→ **WHAT YOU SHOULD DO**
Can you set down every line of the records below word for word, omitting the pictures?

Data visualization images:
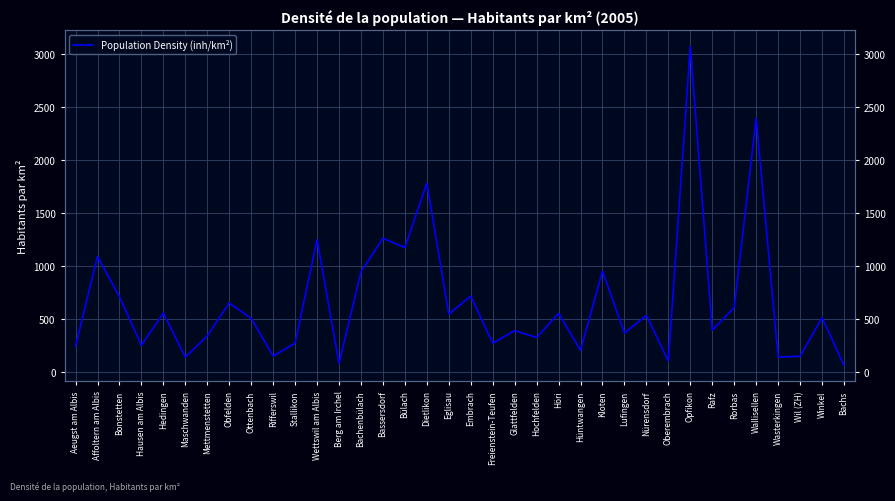

How many interior local valleys (lower than both neighbors) does the data have?

13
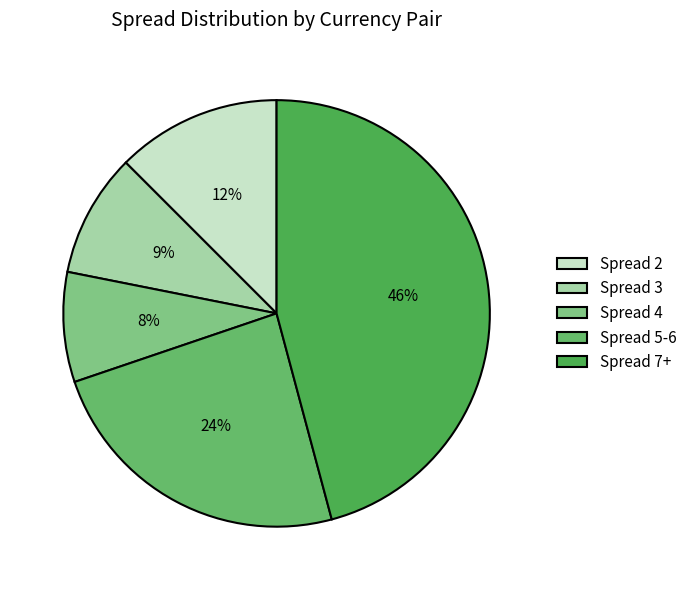

To the nearest percent, what is the average slice percentage?

20%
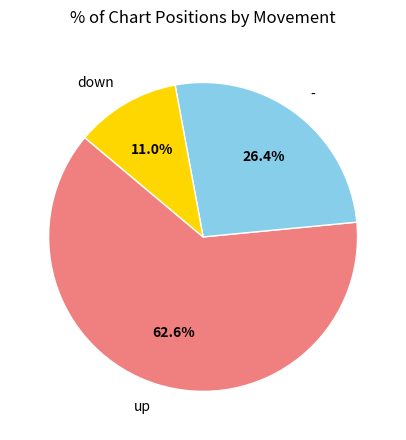

Is up the majority of the pie?

Yes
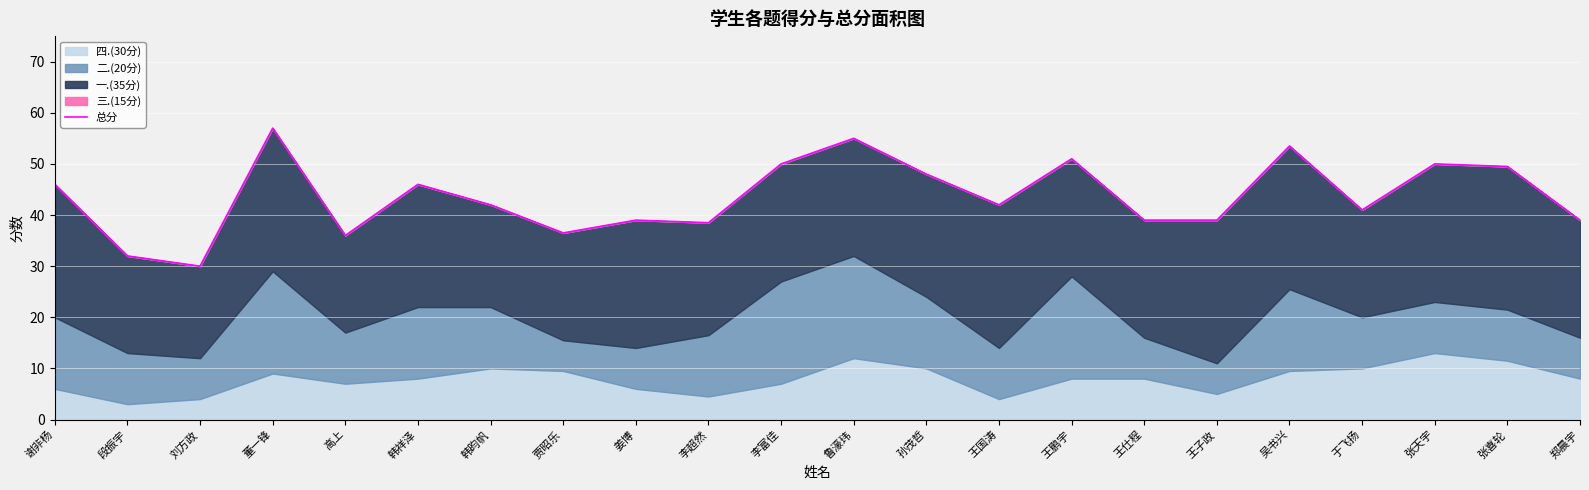

At which category does the data reach its first local valley?

刘方政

→ **RESPONSE AREA**
How many interior local valleys (lower than both neighbors) does the data have?

13

To the nearest percent, what is the average slice percentage?

20%

Is up the majority of the pie?

Yes

At which category does the data reach its first local valley?

刘方政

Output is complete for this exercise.